Sifflets au stade San Siro : Le choix sécuritaire de la Maison Blanche qui a cristallisé l’hostilité du public italien contre JD Vance

La cérémonie d’ouverture des Jeux olympiques d’hiver de Milano Cortina 2026, qui s’est tenue vendredi au stade San Siro, devait être une célébration purement sportive. Pourtant, l’ambiance festive a été momentanément rompue par une réaction hostile du public lors du passage de deux délégations majeures. Au-delà de la symbolique des drapeaux, c’est la présence de figures politiques et de dispositifs sécuritaires spécifiques qui a transformé l’entrée des États-Unis et d’Israël en séquence de tension politique.

L’arrivée de la délégation américaine, conduite par le vice-président JD Vance et le secrétaire d’État Marco Rubio, a été le point d’orgue de cette contestation. Selon les images retransmises en direct et relayées par Anadolu, l’apparition de JD Vance sur l’écran géant du stade, saluant la foule drapeau en main, a immédiatement déclenché des sifflets et des huées audibles dans l’enceinte milanaise. Un présentateur à l’antenne a d’ailleurs souligné l’intensité de la réaction : « Oups, cela fait beaucoup de huées pour lui ».

**Une présence policière américaine jugée indésirable**

Cette bronca ne relève pas du hasard. Elle est la conséquence directe d’une polémique qui enfle en Italie depuis plusieurs jours, liée à la composition du dispositif de sécurité américain. Le département de la Sécurité intérieure des États-Unis a confirmé le déploiement à Milan d’agents de l’Immigration and Customs Enforcement (ICE), le service de police douanière et de contrôle des frontières.

Ce choix a provoqué une levée de boucliers au sein de la classe politique et de la société civile italiennes. Le maire de Milan, Giuseppe Sala, n’a pas mâché ses mots lors d’une interview radiophonique, qualifiant l’ICE de « milice qui tue » et affirmant qu’ils « ne sont pas les bienvenus à Milan ». Cette opposition s’est matérialisée dans la rue le week-end précédent, où des milliers de manifestants se sont rassemblés sur la Piazza 25 Aprile pour dénoncer ce qu’ils considèrent comme une violation des droits civiques.

**Contexte tendu pour la délégation israélienne**

Outre les États-Unis, la délégation israélienne, forte de neuf athlètes olympiques et d’un athlète paralympique, a également fait face à l’hostilité d’une partie des gradins.

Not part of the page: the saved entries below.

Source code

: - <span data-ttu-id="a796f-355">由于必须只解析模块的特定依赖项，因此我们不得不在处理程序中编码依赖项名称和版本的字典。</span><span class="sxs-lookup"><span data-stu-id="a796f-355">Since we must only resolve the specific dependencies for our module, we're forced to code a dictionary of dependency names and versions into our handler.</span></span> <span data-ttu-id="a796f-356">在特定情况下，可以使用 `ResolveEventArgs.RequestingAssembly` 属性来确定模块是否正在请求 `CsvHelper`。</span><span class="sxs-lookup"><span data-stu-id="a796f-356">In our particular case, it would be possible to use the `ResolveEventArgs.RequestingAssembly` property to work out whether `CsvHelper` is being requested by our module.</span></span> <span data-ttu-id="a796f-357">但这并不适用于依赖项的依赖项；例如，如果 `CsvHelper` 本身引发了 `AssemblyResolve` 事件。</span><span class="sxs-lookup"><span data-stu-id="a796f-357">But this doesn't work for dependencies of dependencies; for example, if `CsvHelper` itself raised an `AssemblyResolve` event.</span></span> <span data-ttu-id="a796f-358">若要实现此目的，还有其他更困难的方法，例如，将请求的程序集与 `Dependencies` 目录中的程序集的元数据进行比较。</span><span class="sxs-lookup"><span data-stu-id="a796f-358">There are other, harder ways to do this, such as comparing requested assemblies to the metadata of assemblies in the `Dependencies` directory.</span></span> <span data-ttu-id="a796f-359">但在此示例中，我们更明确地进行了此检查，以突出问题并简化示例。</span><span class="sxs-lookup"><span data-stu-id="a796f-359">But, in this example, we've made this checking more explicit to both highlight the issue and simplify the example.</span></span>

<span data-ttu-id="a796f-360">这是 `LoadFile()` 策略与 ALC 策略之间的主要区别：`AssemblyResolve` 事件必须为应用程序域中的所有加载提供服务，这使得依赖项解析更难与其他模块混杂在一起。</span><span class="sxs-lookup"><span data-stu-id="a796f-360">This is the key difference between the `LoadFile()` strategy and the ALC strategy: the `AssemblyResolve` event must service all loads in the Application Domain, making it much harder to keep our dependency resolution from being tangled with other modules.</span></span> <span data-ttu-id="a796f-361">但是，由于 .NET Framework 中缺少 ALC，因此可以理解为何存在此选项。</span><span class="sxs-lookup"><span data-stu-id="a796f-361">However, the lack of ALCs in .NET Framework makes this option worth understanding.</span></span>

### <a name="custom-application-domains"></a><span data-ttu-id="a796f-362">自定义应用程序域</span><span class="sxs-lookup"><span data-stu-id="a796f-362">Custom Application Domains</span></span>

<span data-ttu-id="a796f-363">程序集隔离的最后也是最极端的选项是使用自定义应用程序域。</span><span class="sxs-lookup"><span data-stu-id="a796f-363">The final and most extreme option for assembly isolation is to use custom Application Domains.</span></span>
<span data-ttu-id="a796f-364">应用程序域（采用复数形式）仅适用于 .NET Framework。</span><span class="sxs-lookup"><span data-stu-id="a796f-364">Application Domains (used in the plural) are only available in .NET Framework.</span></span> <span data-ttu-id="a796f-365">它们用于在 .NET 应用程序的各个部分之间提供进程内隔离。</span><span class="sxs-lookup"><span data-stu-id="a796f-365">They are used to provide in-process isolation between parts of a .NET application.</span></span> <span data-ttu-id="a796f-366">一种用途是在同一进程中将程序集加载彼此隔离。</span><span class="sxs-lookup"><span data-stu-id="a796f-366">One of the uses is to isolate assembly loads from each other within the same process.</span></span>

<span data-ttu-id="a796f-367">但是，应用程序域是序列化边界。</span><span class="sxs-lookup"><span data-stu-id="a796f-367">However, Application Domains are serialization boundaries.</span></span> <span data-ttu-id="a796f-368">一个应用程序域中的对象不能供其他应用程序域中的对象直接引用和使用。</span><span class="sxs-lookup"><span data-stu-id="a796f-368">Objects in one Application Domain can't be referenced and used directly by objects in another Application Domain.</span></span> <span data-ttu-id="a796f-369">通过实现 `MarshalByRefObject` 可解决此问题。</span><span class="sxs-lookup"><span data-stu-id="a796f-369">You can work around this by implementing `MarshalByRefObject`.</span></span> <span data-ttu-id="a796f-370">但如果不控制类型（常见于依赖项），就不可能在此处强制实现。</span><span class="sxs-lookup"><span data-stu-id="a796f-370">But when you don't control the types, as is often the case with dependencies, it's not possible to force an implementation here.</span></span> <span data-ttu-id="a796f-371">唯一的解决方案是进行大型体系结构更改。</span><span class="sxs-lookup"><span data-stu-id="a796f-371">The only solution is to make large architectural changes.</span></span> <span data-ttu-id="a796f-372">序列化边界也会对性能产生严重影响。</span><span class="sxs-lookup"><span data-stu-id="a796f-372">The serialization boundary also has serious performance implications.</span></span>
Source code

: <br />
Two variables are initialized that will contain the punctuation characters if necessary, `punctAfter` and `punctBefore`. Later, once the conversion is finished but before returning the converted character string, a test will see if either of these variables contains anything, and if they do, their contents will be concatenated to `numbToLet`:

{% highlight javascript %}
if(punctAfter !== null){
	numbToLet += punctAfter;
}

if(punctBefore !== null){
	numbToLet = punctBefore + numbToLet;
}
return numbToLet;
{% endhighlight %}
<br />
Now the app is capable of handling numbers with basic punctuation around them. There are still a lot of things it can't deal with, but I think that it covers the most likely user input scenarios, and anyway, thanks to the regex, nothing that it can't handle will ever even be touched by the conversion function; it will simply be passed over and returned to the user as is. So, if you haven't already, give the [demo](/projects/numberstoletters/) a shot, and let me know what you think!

Bien que la musique ait partiellement couvert le bruit, des huées ont accompagné leur entrée.

Ce climat s’inscrit dans une actualité internationale marquée par l’offensive à Gaza. Des responsables palestiniens rappellent que plus de 800 athlètes ont perdu la vie dans l’enclave depuis le 7 octobre 2023, une situation qui continue de susciter des manifestations, comme celles signalées en marge des Jeux à Cortina d’Ampezzo et à Predazzo.

Face à ces tensions prévisibles, la présidente du comité d’organisation, Kirsty Coventry, avait tenté d’apaiser les esprits avant la cérémonie, espérant que l’événement soit perçu comme « une occasion de se respecter mutuellement ». L’accueil réservé aux représentants officiels de Washington et de Tel-Aviv démontre que la trêve olympique peine à s’imposer face aux réalités géopolitiques.